Information supplied START

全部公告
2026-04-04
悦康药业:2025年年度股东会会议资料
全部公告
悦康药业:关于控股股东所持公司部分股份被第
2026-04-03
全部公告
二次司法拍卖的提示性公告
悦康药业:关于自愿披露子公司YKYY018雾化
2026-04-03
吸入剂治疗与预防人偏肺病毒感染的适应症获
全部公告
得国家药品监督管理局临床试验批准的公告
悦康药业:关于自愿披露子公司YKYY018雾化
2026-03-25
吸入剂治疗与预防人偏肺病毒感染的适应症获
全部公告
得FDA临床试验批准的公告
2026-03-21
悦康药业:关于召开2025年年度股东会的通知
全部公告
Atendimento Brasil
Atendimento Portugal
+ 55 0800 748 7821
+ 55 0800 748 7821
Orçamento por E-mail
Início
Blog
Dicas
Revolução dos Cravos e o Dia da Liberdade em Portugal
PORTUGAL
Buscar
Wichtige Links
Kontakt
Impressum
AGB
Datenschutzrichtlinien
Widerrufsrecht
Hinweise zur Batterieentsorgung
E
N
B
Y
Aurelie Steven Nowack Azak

Information supplied END
Information supplied START

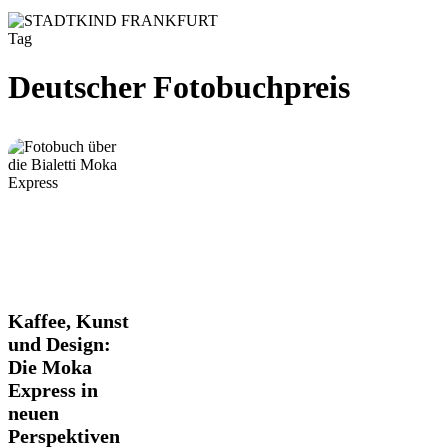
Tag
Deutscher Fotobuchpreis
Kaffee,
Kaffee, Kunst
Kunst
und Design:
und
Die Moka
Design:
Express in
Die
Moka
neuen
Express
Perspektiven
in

Information supplied END

— What the task requires —
Reproducing the whole listing above is not the task. Copy exactly only the lines from the one with "得FDA临床试验批准的公告" to the one with "Aurelie Steven Nowack Azak", both kept.

— Written response —
得FDA临床试验批准的公告
2026-03-21
悦康药业:关于召开2025年年度股东会的通知
全部公告
Atendimento Brasil
Atendimento Portugal
+ 55 0800 748 7821
+ 55 0800 748 7821
Orçamento por E-mail
Início
Blog
Dicas
Revolução dos Cravos e o Dia da Liberdade em Portugal
PORTUGAL
Buscar
Wichtige Links
Kontakt
Impressum
AGB
Datenschutzrichtlinien
Widerrufsrecht
Hinweise zur Batterieentsorgung
E
N
B
Y
Aurelie Steven Nowack Azak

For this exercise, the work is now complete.